EXERCISE 1: Condense the paragraph of the editorial on Musharraf that begins "The general is not exactly throwing caution to the winds here" into a short bulleted list that keeps its main facts.
EXERCISE 2: In the editorial on Musharraf, reproduce verbatim everything from "The general has been" down to "beside the point.".

EXTRACT PROVIDED:
==*==

Thursday, September 20, 2007

Musharraf is part of the problem: Editorial Financial Times

Thanks to Shaheryar Azhar's Forum
Musharraf is part of the problem
September 19 2007; Financial Times

You certainly cannot fault General Pervez Musharraf for his chutzpah. Re-elect me as president, he is telling a Pakistan trying to shake itself free of his disintegrating autocracy, and I will resign as army chief of staff . Give me the sash and I will doff the uniform. There are, of course, a number of catches.

The general is not exactly throwing caution to the winds here. He intends to stand for re-election while still in command of the army, and before an electoral college – of parliament and the provincial assemblies – packed with his placemen as a result of the rigged elections of 2002. He is not proposing to resign his command first, much less submit to an open contest after free and fair general elections.

Nor is he prepared to risk the presence inside the country of his principal mainstream opponent, Nawaz Sharif, the prime minister he deposed in a bloodless coup eight years ago. Mr Sharif was bundled out of the country to gilded house arrest in Saudi Arabia last week after he attempted to return from exile and re-enter the political fray.

The general thereby openly defied a decision of the Supreme Court stating Mr Sharif's "inalienable right" to return. He preferred instead to pursue a deal with Benazir Bhutto, another former premier-in-exile and rival of Mr Sharif, whereby she would return as prime minister in exchange for supporting his re-election as president.

This, lamentably, appears to be the favoured option of the US, which regards Gen Musharraf as a vital asset in the "war on terror", and sees no alternative to his rule.

The general has been able to point to the record of venal and incompetent government of both Mr Sharif and Ms Bhutto, who each had two attempts at governing Pakistan during the 1980s and 1990s, while never completing a term. He has convinced Washington it needs him and the army, an institution that more or less works, to prevent Pakistan – a strategic, nuclear-armed power – falling into the hands of the mullahs, and as an ally against the Taliban. But all that is now beside the point.

Because under Gen Musharraf the influence of radical Islamism has grown, partly indulged by an army dabbling in jihadism in Kashmir and Afghanistan, partly because the general has promiscuously sought allies to push aside the mainstream parties of Ms Bhutto and Mr Sharif.

==*==

SUPPLIED ENTRIES:
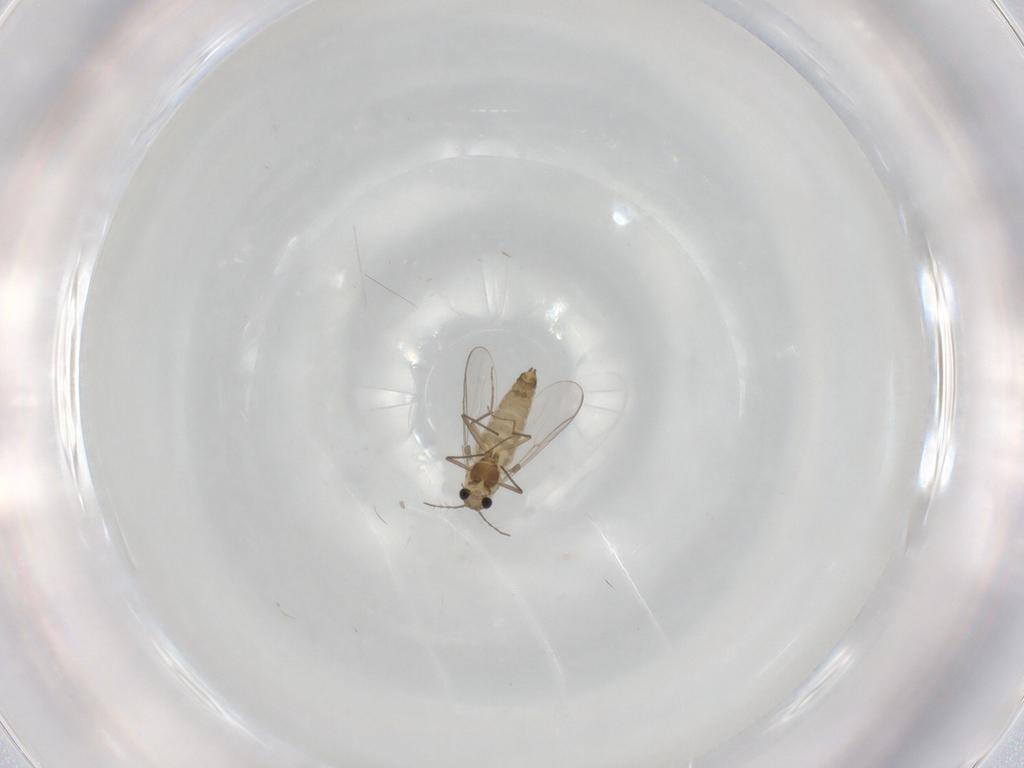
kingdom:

==*==

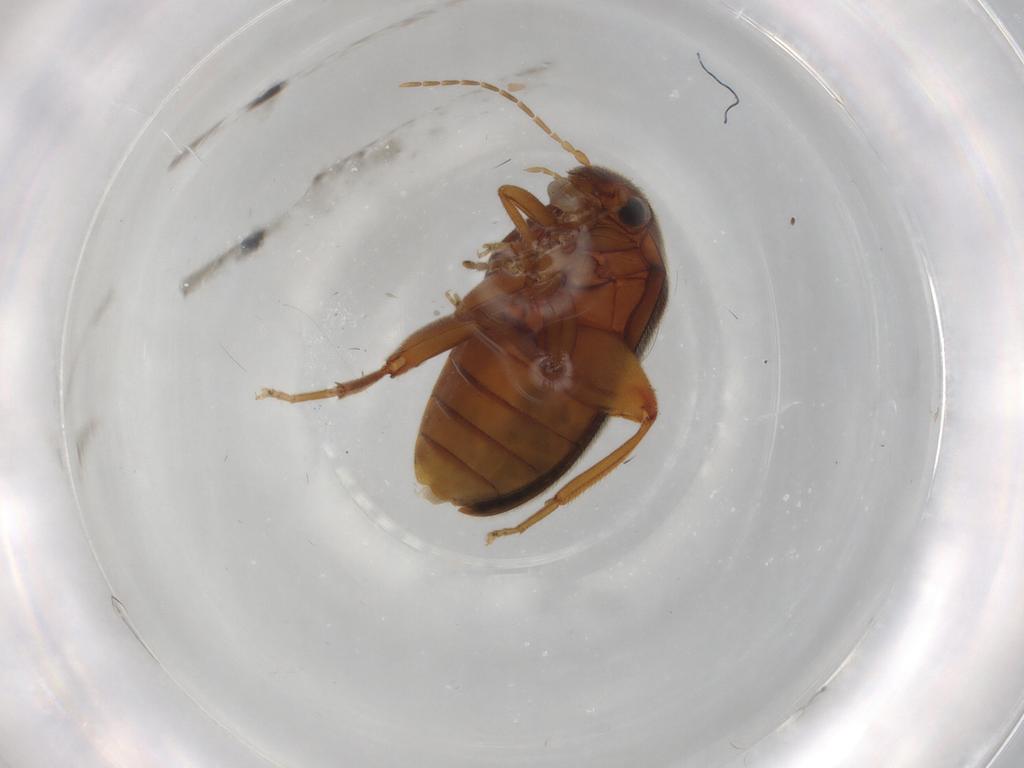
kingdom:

==*==

REPLY 1:
- Musharraf plans to seek re-election while still commanding the army.
- The vote would be cast by an electoral college of parliament and the provincial assemblies, packed with his placemen after the rigged 2002 elections.
- He does not propose to resign his command first.
- Still less will he face an open contest after free and fair general elections.

REPLY 2:
The general has been able to point to the record of venal and incompetent government of both Mr Sharif and Ms Bhutto, who each had two attempts at governing Pakistan during the 1980s and 1990s, while never completing a term. He has convinced Washington it needs him and the army, an institution that more or less works, to prevent Pakistan – a strategic, nuclear-armed power – falling into the hands of the mullahs, and as an ally against the Taliban. But all that is now beside the point.